"Clearly, we are overprescribing and in some cases very seriously overprescribing nationally-regardless of procedure," says study author Jennifer A. Robles, MD.
Researchers expected some variation and some overprescribing when they looked nationally at urologists’ opioid prescribing patterns for common urologic surgeries. But the degree of variation-from zero to 7,560 mg oral morphine equivalents-as well as the vast majority of overprescribing even for minimally invasive urologic procedures was alarming, according to Jennifer A. Robles, MD.
“For a long time, the focus in the opioid crisis has been on chronic pain treatment. Now, there’s increasing recognition that acute pain opioid prescriptions are contributing to the crisis. There’s increasing focus on surgical prescribing. Where this is relevant is that a number of studies have shown that approximately 6% to 8% of surgical patients across specialties become chronic opioid users after getting opioids for surgery,” said Dr. Robles, a laparoscopic/endourology fellow at the University Medical Center at Vanderbilt and VA Quality Scholar at the Tennessee Valley Healthcare System, Nashville. The research was presented at the AUA annual meeting in Chicago.
Studies also have shown that most patients aren’t using most of the pills that surgeons prescribe, resulting in pills being diverted into the community.
Both factors contribute to the epidemic, said Dr. Robles, working with Matthew J. Resnick, MD, MPH, MMHC, and colleagues.
Dr. Robles and colleagues analyzed national VA data on nearly 20,000 urologic surgery patients from 2014 through 2016. They looked at opioid prescribing in the specialty’s most common inpatient procedures: open or minimally invasive nephrectomy, prostatectomy, cystectomy, transurethral resection of the prostate, or photovaporization of the prostate.
The authors accounted for urologic surgeons’ prescribing for different opioid-containing medications, such as oxycodone or hydrocodone, and standardized those by converting them to oral morphine equivalents.
“To put more context on an acceptable number for oral morphine equivalents, multiple states are issuing limits to prescribing and those limits are centered around 200 oral morphine equivalents,” she said. “The state of Tennessee just passed a law last year limiting acute prescribing to 180 [oral morphine equivalents] and Minnesota has put a 200 cutoff, so we used 200 or less as our guide for what optimal prescribing should be.”
Next: According to this study on urologic surgery, 5% of the patient population was given more than 600 mg of morphine equivalentsAccording to this study on urologic surgery, 5% of the patient population was given more than 600 mg of morphine equivalents. The median prescribed dose across all procedures was 225 mg.
“Clearly, we are overprescribing and in some cases very seriously overprescribing nationally-regardless of procedure,” Dr. Robles said.
Urologists are overprescribing opioids for not only open but also minimally invasive procedures. In fact, they’re prescribing about the same doses whether patients have open or less invasive procedures, according to Dr. Robles.
That’s significant for a couple of reasons, Dr. Robles said.
Dr. Robles cited a study published last year that shows when patients are prescribed more pain pills, they take more (JAMA Surgery 2019; 154:e184234).
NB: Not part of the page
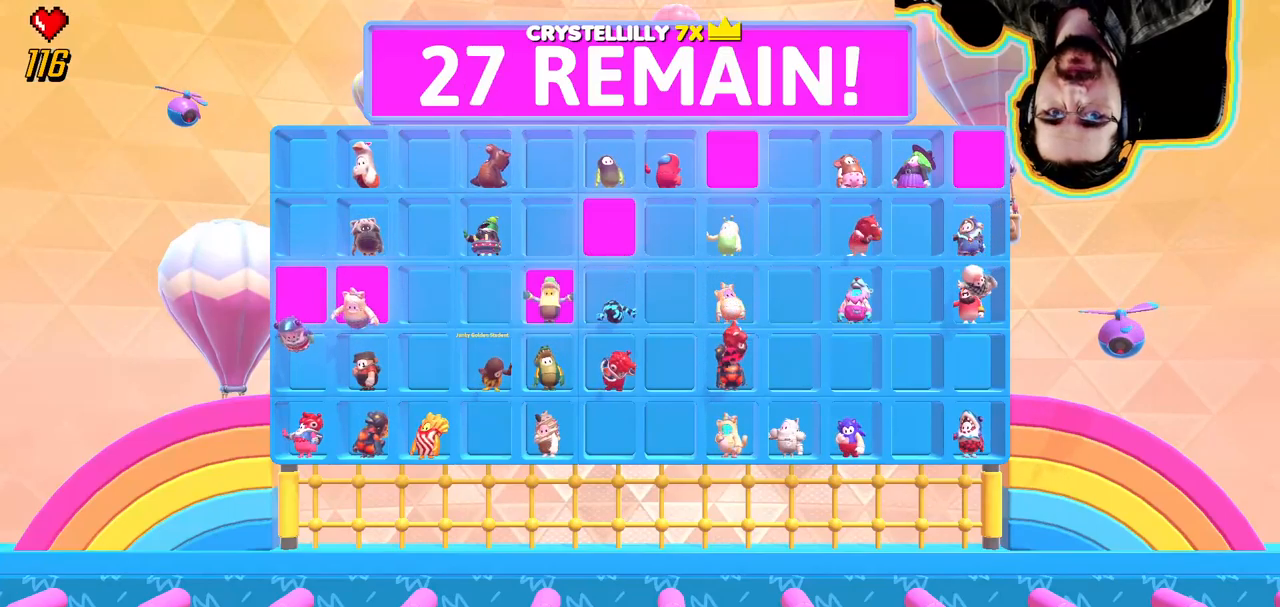
Gameplay with a controller (PlayStation layout); each line is a JSON object with the inputs held at the frame after it. "events" lists button and stick changes between this image and that frame as [ms after this image, input, new state], when the widget could be followed in between. Not read: DPAD_DOWN DPAD_LEFT DPAD_RIGHT L3 R3 SELECT START.
{"buttons": [], "left_stick": "center", "right_stick": "right", "events": [[416, "right_stick", "right"]]}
“On average for every additional pill you give them, they take an extra half pill,” Dr. Robles said. “Secondly, if those patients truly have less pain and are using less pain medication overall than open surgery patients, that means they have a whole bottle of pain pills sitting on their counter that is at risk for being diverted into the community, stolen, given away, or taken by someone in the family.”
Dr. Robles and colleagues also looked at whether there were factors, including age, gender, length of hospital stay, location, facility type, and preoperative use of opioids, that might predict why some patients were getting a lot of pain pills and others weren’t.
They found those in the highest quartile of prescribed oral morphine equivalent dose were more likely to be younger, had slightly increased length of stay, had undergone surgery in a teaching facility or in the South, or had filled an opioid prescription within 90 days before surgery.
Preoperative opioid use explained only 5% of the observed variance.
“It’s a factor but it’s not a huge factor,” Dr. Robles said. “What was a huge factor was location.”
New York, for example, prescribes in the highest quartile 13% or less of the time. Other states might prescribe in the highest quartile 50% of the time.
Regional prescribing trends in urologic surgery closely match national CDC prescription data across all surgical settings, according to Dr. Robles.
Certain states and regions like the Southeast (Tennessee and below) are very high prescribers in all settings and urology, while other areas, like the Northeast, are very low prescribers on both maps, according to Dr. Robles.
Urologic prescribing data suggest that whether urologists are high or low prescribers, it’s likely less due to individual patients’ demands or needs and has more to do with how urologists were trained or their cultural tradition around prescribing.
“That’s exciting because it’s modifiable with education and more work to publish national data,” she said.
National data show urologists how others in the specialty are prescribing opioids for the same procedures. When urologists realize they’re outliers, some will change, according to Dr. Robles.